Updated on February 27, 2026
Clean Architecture, conceptualized by Robert C. Martin (Uncle Bob), is an architectural approach that structures applications in concentric layers where dependencies always point inward. Its fundamental principle relies on isolating the business core from technical details, ensuring optimal maintainability and maximum testability. This architecture enables technological evolution without complete system rewrites.
Fundamentals
- Dependency rule: inner layers never know about outer layers
- Separation of concerns: each layer has a clearly defined responsibility
- Dependency inversion: abstractions govern concrete implementations
- Technology independence: business logic depends on no external framework or tool
Benefits
- Enhanced testability: business core can be tested without infrastructure or UI
- Technical scalability: framework or database changes without impacting business logic
- Superior maintainability: localized modifications through clear boundaries
- Team independence: parallel development across different layers
- Code reusability: portable business logic to other projects
Practical Example
Here's a TypeScript implementation illustrating Clean Architecture layers for an order management system:
// Entities Layer (business core)
export class Order {
constructor(
public readonly id: string,
public readonly customerId: string,
private items: OrderItem[],
private _status: OrderStatus
) {}
addItem(item: OrderItem): void {
if (this._status !== OrderStatus.DRAFT) {
throw new Error('Cannot modify confirmed order');
}
this.items.push(item);
}
get totalAmount(): number {
return this.items.reduce((sum, item) => sum + item.price * item.quantity, 0);
}
confirm(): void {
if (this.items.length === 0) {
throw new Error('Cannot confirm empty order');
}
this._status = OrderStatus.CONFIRMED;
}
}// Use Cases Layer
export interface OrderRepository {
findById(id: string): Promise<Order | null>;
save(order: Order): Promise<void>;
}
export interface NotificationService {
sendConfirmation(customerId: string, orderId: string): Promise<void>;
}
export class ConfirmOrderUseCase {
constructor(
private orderRepo: OrderRepository,
private notifications: NotificationService
) {}
async execute(orderId: string): Promise<void> {
const order = await this.orderRepo.findById(orderId);
if (!order) throw new Error('Order not found');
order.confirm();
await this.orderRepo.save(order);
await this.notifications.sendConfirmation(order.customerId, orderId);
}
}// Infrastructure Layer (adapter)
import { OrderRepository } from '@/application/use-cases/ConfirmOrder';
import { Order } from '@/domain/entities/Order';
import { Pool } from 'pg';
export class PostgresOrderRepository implements OrderRepository {
constructor(private db: Pool) {}
async findById(id: string): Promise<Order | null> {
const result = await this.db.query(
'SELECT * FROM orders WHERE id = $1',
[id]
);
return result.rows[0] ? this.toDomain(result.rows[0]) : null;
}
async save(order: Order): Promise<void> {
const data = this.toPersistence(order);
await this.db.query(
'UPDATE orders SET status = $1, items = $2 WHERE id = $3',
[data.status, JSON.stringify(data.items), order.id]
);
}
private toDomain(raw: any): Order { /* mapping */ }
private toPersistence(order: Order): any { /* mapping */ }
}Implementation
- Identify business entities and their invariant management rules
- Define use cases representing user intentions
- Create interfaces (ports) for external dependencies
- Implement adapters (repositories, controllers, gateways)

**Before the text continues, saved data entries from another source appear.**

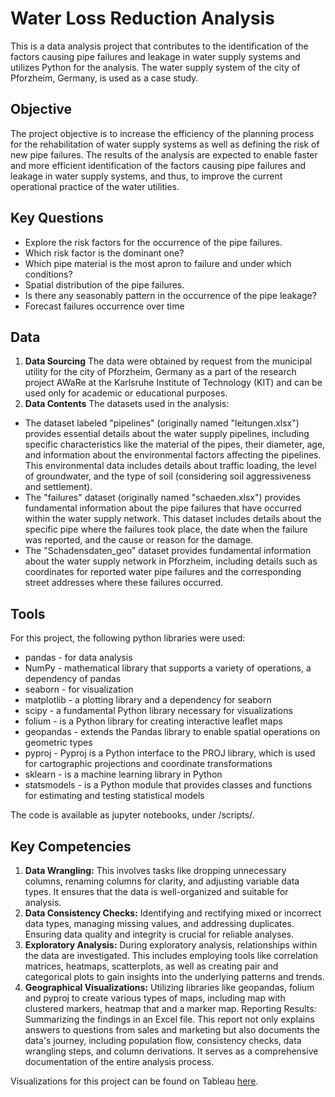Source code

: # Water Loss Reduction Analysis
This is a data analysis project that contributes to the identification of the factors causing pipe failures and leakage in water supply systems and utilizes Python for the analysis. The water supply system of the city of Pforzheim, Germany, is used as a case study.
## Objective
The project objective is to increase the efficiency of the planning process for the rehabilitation of water supply systems as well as defining the risk of new pipe failures. The results of the analysis are expected to enable faster and more efficient identification of the factors causing pipe failures and leakage in water supply systems, and thus, to improve the current operational practice of the water utilities.
## Key Questions
* Explore the risk factors for the occurrence of the pipe failures.
* Which risk factor is the dominant one?
* Which pipe material is the most apron to failure and under which conditions?
* Spatial distribution of the pipe failures.
* Is there any seasonably pattern in the occurrence of the pipe leakage?
* Forecast failures occurrence over time
## Data
1.	**Data Sourcing**
The data were obtained by request from the municipal utility for the city of Pforzheim, Germany as a part of the research project AWaRe at the Karlsruhe Institute of Technology (KIT) and can be used only for academic or educational purposes. 
2.	**Data Contents**
The datasets used in the analysis:
* The dataset labeled "pipelines" (originally named "leitungen.xlsx") provides essential details about the water supply pipelines, including specific characteristics like the material of the pipes, their diameter, age, and information about the environmental factors affecting the pipelines. This environmental data includes details about traffic loading, the level of groundwater, and the type of soil (considering soil aggressiveness and settlement).
* The "failures" dataset (originally named "schaeden.xlsx") provides fundamental information about the pipe failures that have occurred within the water supply network. This dataset includes details about the specific pipe where the failures took place, the date when the failure was reported, and the cause or reason for the damage.
* The "Schadensdaten_geo" dataset provides fundamental information about the water supply network in Pforzheim, including details such as coordinates for reported water pipe failures and the corresponding street addresses where these failures occurred.
## Tools
For this project, the following python libraries were used:
+ pandas - for data analysis
+ NumPy - mathematical library that supports a variety of operations, a dependency of pandas
+ seaborn - for visualization
+ matplotlib - a plotting library and a dependency for seaborn
+ scipy - a fundamental Python library necessary for visualizations
+ folium -  is a Python library for creating interactive leaflet maps
+ geopandas - extends the Pandas library to enable spatial operations on geometric types
+ pyproj - Pyproj is a Python interface to the PROJ library, which is used for cartographic projections and coordinate transformations
+ sklearn - is a machine learning library in Python
+ statsmodels - is a Python module that provides classes and functions for estimating and testing statistical models

The code is available as jupyter notebooks, under /scripts/.

## Key Competencies
1. **Data Wrangling:** This involves tasks like dropping unnecessary columns, renaming columns for clarity, and adjusting variable data types. It ensures that the data is well-organized and suitable for analysis.
2. **Data Consistency Checks:**  Identifying and rectifying mixed or incorrect data types, managing missing values, and addressing duplicates. Ensuring data quality and integrity is crucial for reliable analyses.
3. **Exploratory Analysis:** During exploratory analysis, relationships within the data are investigated. This includes employing tools like correlation matrices, heatmaps, scatterplots, as well as creating pair and categorical plots to gain insights into the underlying patterns and trends.
4. **Geographical Visualizations:** Utilizing libraries like geopandas, folium and pyproj to create various types of maps, including map with clustered markers, heatmap that and a marker map.
Reporting Results: Summarizing the findings in an Excel file. This report not only explains answers to questions from sales and marketing but also documents the data's journey, including population flow, consistency checks, data wrangling steps, and column derivations. It serves as a comprehensive documentation of the entire analysis process.

Visualizations for this project can be found on Tableau [here](https://public.tableau.com/views/WaterLossProject/WaterLoss?:language=en-US&:display_count=n&:origin=viz_share_link).
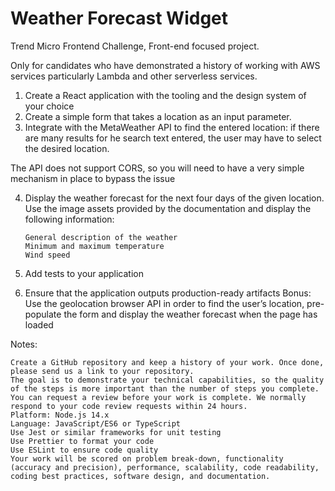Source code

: # Weather Forecast Widget

Trend Micro Frontend Challenge, Front-end focused project.

Only for candidates who have demonstrated a history of working with AWS services particularly Lambda and other serverless services.

1. Create a React application with the tooling and the design system of your choice
2. Create a simple form that takes a location as an input parameter.
3. Integrate with the MetaWeather API to find the entered location: if there are many results for he search text entered, the user may have to select the desired location.

The API does not support CORS, so you will need to have a very simple mechanism in place to bypass the issue

4.  Display the weather forecast for the next four days of the given location. Use the image assets provided by the documentation and display the following information:

        General description of the weather
        Minimum and maximum temperature
        Wind speed

5.  Add tests to your application
6.  Ensure that the application outputs production-ready artifacts
    Bonus: Use the geolocation browser API in order to find the user’s location, pre-populate the form and display the weather forecast when the page has loaded

Notes:

    Create a GitHub repository and keep a history of your work. Once done, please send us a link to your repository.
    The goal is to demonstrate your technical capabilities, so the quality of the steps is more important than the number of steps you complete.
    You can request a review before your work is complete. We normally respond to your code review requests within 24 hours.
    Platform: Node.js 14.x
    Language: JavaScript/ES6 or TypeScript
    Use Jest or similar frameworks for unit testing
    Use Prettier to format your code
    Use ESLint to ensure code quality
    Your work will be scored on problem break-down, functionality (accuracy and precision), performance, scalability, code readability, coding best practices, software design, and documentation.
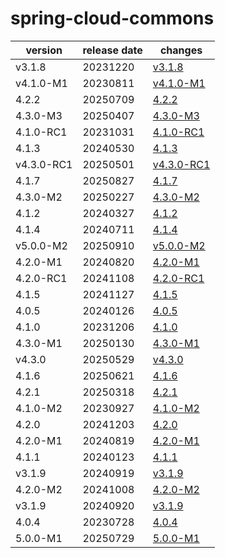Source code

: # spring-cloud-commons	


|version|release date|changes|
|---|---|---|
|v3.1.8|20231220|[v3.1.8](./v3.1.8-20231220.md)|
|v4.1.0-M1|20230811|[v4.1.0-M1](./v4.1.0-M1-20230811.md)|
|4.2.2|20250709|[4.2.2](./4.2.2-20250709.md)|
|4.3.0-M3|20250407|[4.3.0-M3](./4.3.0-M3-20250407.md)|
|4.1.0-RC1|20231031|[4.1.0-RC1](./4.1.0-RC1-20231031.md)|
|4.1.3|20240530|[4.1.3](./4.1.3-20240530.md)|
|v4.3.0-RC1|20250501|[v4.3.0-RC1](./v4.3.0-RC1-20250501.md)|
|4.1.7|20250827|[4.1.7](./4.1.7-20250827.md)|
|4.3.0-M2|20250227|[4.3.0-M2](./4.3.0-M2-20250227.md)|
|4.1.2|20240327|[4.1.2](./4.1.2-20240327.md)|
|4.1.4|20240711|[4.1.4](./4.1.4-20240711.md)|
|v5.0.0-M2|20250910|[v5.0.0-M2](./v5.0.0-M2-20250910.md)|
|4.2.0-M1|20240820|[4.2.0-M1](./4.2.0-M1-20240820.md)|
|4.2.0-RC1|20241108|[4.2.0-RC1](./4.2.0-RC1-20241108.md)|
|4.1.5|20241127|[4.1.5](./4.1.5-20241127.md)|
|4.0.5|20240126|[4.0.5](./4.0.5-20240126.md)|
|4.1.0|20231206|[4.1.0](./4.1.0-20231206.md)|
|4.3.0-M1|20250130|[4.3.0-M1](./4.3.0-M1-20250130.md)|
|v4.3.0|20250529|[v4.3.0](./v4.3.0-20250529.md)|
|4.1.6|20250621|[4.1.6](./4.1.6-20250621.md)|
|4.2.1|20250318|[4.2.1](./4.2.1-20250318.md)|
|4.1.0-M2|20230927|[4.1.0-M2](./4.1.0-M2-20230927.md)|
|4.2.0|20241203|[4.2.0](./4.2.0-20241203.md)|
|4.2.0-M1|20240819|[4.2.0-M1](./4.2.0-M1-20240819.md)|
|4.1.1|20240123|[4.1.1](./4.1.1-20240123.md)|
|v3.1.9|20240919|[v3.1.9](./v3.1.9-20240919.md)|
|4.2.0-M2|20241008|[4.2.0-M2](./4.2.0-M2-20241008.md)|
|v3.1.9|20240920|[v3.1.9](./v3.1.9-20240920.md)|
|4.0.4|20230728|[4.0.4](./4.0.4-20230728.md)|
|5.0.0-M1|20250729|[5.0.0-M1](./5.0.0-M1-20250729.md)|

- Configure dependency injection while respecting the dependency rule
- Structure directories according to layers (domain, application, infrastructure, presentation)
Professional tip
Always start by modeling your business domain before choosing technical tools. A good test: if you can run your entity and use case unit tests without a database, web framework, or external library, you're on the right track. Clean Architecture excels in complex, long-lived systems where business logic evolves frequently.
Related Tools
- NestJS with its modular structure suited for layered architectures
- TypeORM or Prisma as interchangeable persistence adapters
- InversifyJS for sophisticated dependency injection
- Jest with separate configurations per layer for testing
- Nx or Turborepo for managing multi-layer monorepos
- ArchUnit (Java) or ts-arch for validating architectural rules
Clean Architecture represents a strategic investment for large-scale projects requiring technical agility and longevity. By isolating business logic from implementation details, it enables teams to pivot technologically without questioning accumulated business value. This approach transforms code into a strategic asset rather than technical debt, ensuring optimal long-term ROI.